■ Aim ■
Render the lines of all the entries below as a single numbered list, omitting any blank lines.

Data drawn from a collection:
━━━━━━━━━━

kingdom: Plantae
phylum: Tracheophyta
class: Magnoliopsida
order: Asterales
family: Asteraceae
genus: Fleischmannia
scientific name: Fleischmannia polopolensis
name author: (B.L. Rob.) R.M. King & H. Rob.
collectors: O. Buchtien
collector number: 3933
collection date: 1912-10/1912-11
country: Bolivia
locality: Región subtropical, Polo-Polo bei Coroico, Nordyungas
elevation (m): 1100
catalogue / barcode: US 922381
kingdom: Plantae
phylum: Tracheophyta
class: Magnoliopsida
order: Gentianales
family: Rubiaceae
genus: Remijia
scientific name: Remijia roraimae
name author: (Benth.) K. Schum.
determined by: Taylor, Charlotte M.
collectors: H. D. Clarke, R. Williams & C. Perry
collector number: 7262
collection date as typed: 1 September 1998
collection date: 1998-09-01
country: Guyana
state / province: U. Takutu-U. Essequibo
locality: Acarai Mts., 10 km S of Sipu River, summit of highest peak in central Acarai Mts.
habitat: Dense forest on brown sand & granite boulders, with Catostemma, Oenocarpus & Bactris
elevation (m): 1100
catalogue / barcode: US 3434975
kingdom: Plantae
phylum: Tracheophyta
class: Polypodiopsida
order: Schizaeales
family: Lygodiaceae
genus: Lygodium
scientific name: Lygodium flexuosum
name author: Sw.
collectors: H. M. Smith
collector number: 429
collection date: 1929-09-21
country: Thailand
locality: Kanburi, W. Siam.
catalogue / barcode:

━━━━━━━━━━

■ Output for this exercise ■
1. kingdom: Plantae
2. phylum: Tracheophyta
3. class: Magnoliopsida
4. order: Asterales
5. family: Asteraceae
6. genus: Fleischmannia
7. scientific name: Fleischmannia polopolensis
8. name author: (B.L. Rob.) R.M. King & H. Rob.
9. collectors: O. Buchtien
10. collector number: 3933
11. collection date: 1912-10/1912-11
12. country: Bolivia
13. locality: Región subtropical, Polo-Polo bei Coroico, Nordyungas
14. elevation (m): 1100
15. catalogue / barcode: US 922381
16. kingdom: Plantae
17. phylum: Tracheophyta
18. class: Magnoliopsida
19. order: Gentianales
20. family: Rubiaceae
21. genus: Remijia
22. scientific name: Remijia roraimae
23. name author: (Benth.) K. Schum.
24. determined by: Taylor, Charlotte M.
25. collectors: H. D. Clarke, R. Williams & C. Perry
26. collector number: 7262
27. collection date as typed: 1 September 1998
28. collection date: 1998-09-01
29. country: Guyana
30. state / province: U. Takutu-U. Essequibo
31. locality: Acarai Mts., 10 km S of Sipu River, summit of highest peak in central Acarai Mts.
32. habitat: Dense forest on brown sand & granite boulders, with Catostemma, Oenocarpus & Bactris
33. elevation (m): 1100
34. catalogue / barcode: US 3434975
35. kingdom: Plantae
36. phylum: Tracheophyta
37. class: Polypodiopsida
38. order: Schizaeales
39. family: Lygodiaceae
40. genus: Lygodium
41. scientific name: Lygodium flexuosum
42. name author: Sw.
43. collectors: H. M. Smith
44. collector number: 429
45. collection date: 1929-09-21
46. country: Thailand
47. locality: Kanburi, W. Siam.
48. catalogue / barcode:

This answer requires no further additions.